# AnandTech Review showing Silk performs slower with acceleration turned on



## jeremy81 (Feb 27, 2009)

AnandTech has done a review of Amazon Silk. The results are interesting but pretty much what I've experienced. The Silk browser is generally a few seconds slower loading pages with acceleration on despite there being a 10% decrease in bandwidth. It's interesting that it's only a 10% decrease in bandwidth since Opera which is similar to Silk promises a 60% decrease.

http://www.anandtech.com/show/5139/amazons-silk-browser-tested-less-bandwidth-consumed-but-slower-performance


----------



## Lambert (Nov 12, 2010)

Looks like Amazon will have to beef up their CPUs and internet speed if they really want silk to work.


----------



## Atunah (Nov 20, 2008)

I must be lucky I guess, my browser is really fast.

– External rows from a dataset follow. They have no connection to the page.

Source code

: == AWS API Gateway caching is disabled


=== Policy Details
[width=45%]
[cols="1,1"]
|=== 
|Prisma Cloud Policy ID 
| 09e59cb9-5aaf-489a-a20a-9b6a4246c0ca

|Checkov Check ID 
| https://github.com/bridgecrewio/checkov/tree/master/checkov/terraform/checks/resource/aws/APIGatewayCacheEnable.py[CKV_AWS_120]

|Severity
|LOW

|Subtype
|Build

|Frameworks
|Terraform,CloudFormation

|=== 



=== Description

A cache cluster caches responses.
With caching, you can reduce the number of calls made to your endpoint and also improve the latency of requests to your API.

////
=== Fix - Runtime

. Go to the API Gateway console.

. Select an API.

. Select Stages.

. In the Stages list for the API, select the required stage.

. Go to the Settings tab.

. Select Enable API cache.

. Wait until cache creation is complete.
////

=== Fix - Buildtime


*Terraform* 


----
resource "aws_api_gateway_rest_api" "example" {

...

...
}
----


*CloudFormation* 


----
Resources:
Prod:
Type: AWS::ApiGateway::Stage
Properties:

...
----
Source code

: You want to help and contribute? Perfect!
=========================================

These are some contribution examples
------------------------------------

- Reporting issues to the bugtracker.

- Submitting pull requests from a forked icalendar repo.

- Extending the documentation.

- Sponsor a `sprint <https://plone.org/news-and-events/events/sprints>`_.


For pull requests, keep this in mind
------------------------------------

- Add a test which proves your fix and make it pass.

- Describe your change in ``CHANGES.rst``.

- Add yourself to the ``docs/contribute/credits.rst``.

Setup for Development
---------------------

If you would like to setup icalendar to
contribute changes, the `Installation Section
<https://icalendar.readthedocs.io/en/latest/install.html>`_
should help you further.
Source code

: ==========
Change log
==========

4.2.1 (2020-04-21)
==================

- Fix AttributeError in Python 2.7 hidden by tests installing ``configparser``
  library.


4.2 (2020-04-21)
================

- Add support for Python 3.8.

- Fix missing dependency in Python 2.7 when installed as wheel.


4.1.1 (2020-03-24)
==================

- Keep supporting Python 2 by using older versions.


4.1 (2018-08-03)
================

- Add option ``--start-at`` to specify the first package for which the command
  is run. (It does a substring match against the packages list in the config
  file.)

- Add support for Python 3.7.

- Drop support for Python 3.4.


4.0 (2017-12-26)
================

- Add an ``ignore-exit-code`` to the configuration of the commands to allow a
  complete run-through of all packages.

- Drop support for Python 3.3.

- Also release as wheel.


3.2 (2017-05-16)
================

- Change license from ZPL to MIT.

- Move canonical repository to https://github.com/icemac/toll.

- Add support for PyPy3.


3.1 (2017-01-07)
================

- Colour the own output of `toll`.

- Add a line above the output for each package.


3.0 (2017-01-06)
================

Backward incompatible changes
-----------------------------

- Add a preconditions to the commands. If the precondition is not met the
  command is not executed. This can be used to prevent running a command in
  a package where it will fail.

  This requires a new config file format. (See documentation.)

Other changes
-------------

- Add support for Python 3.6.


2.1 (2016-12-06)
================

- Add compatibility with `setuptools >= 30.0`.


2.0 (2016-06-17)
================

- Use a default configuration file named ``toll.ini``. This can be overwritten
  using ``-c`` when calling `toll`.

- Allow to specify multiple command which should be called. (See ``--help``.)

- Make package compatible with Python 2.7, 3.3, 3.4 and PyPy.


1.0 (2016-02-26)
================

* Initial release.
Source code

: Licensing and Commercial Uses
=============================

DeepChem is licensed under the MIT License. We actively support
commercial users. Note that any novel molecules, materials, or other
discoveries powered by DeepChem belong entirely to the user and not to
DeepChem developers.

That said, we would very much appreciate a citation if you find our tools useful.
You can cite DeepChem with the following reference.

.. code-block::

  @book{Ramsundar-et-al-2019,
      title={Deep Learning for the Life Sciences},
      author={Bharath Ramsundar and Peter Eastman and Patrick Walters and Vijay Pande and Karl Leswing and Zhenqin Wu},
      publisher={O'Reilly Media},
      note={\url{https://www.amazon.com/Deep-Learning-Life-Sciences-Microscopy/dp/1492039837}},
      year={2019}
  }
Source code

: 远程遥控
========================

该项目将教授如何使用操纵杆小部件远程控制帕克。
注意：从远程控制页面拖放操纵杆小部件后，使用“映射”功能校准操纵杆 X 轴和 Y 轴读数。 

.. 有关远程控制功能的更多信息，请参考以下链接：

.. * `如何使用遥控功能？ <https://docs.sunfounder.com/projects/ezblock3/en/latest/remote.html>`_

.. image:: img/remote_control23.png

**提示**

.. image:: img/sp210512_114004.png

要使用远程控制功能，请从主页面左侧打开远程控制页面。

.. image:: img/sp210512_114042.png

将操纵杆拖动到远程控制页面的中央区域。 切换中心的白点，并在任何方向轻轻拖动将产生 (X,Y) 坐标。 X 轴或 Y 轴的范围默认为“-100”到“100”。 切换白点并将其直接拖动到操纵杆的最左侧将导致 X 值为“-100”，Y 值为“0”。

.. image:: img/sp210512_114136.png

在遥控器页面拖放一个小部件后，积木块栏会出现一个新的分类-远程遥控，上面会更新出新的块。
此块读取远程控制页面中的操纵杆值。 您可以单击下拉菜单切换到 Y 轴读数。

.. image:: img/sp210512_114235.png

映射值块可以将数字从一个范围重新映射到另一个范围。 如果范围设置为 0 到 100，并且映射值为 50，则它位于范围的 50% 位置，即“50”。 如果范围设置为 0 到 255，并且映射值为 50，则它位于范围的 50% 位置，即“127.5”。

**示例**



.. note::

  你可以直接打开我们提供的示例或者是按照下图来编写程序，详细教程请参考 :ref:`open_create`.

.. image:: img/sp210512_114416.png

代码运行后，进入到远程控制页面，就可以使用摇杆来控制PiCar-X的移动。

Its faster than my netbook using chrome.


----------



## enodice (Jul 29, 2010)

What this test doesn't include is the pre-loading of the predicted next page.  The Silk browser will anticpate your most likely next click and load that page in the background, making it very fast when/if you actually do click it.  This ability should improve as Silk gathers more user data to improve the quality of the predictions.


----------



## Lambert (Nov 12, 2010)

Atunah said:


> I must be lucky I guess, my browser is really fast. Its faster than my netbook using chrome.


My Fire is really fast too with either setting. It was a nice surprise.


----------



## CegAbq (Mar 17, 2009)

enodice said:


> What this test doesn't include is the pre-loading of the predicted next page. The Silk browser will anticpate your most likely next click and load that page in the background, making it very fast when/if you actually do click it. This ability should improve as Silk gathers more user data to improve the quality of the predictions.


So assuming that Silk works like this (gaining speed as more user data is accumulated), if lots of people turn off acceleration now, will it still accumulate the data to increase its speed? (As I type this I have probably answered my own question, but I'm going to post it anyway)


----------



## teri (Sep 13, 2010)

It probably isn't an issue for most people with fast internet connections.  For those of us with slow DSL making those changes really helped.  If it is the "prediction" that is slowing Silk down, they can stop it as far as I'm concerned.


----------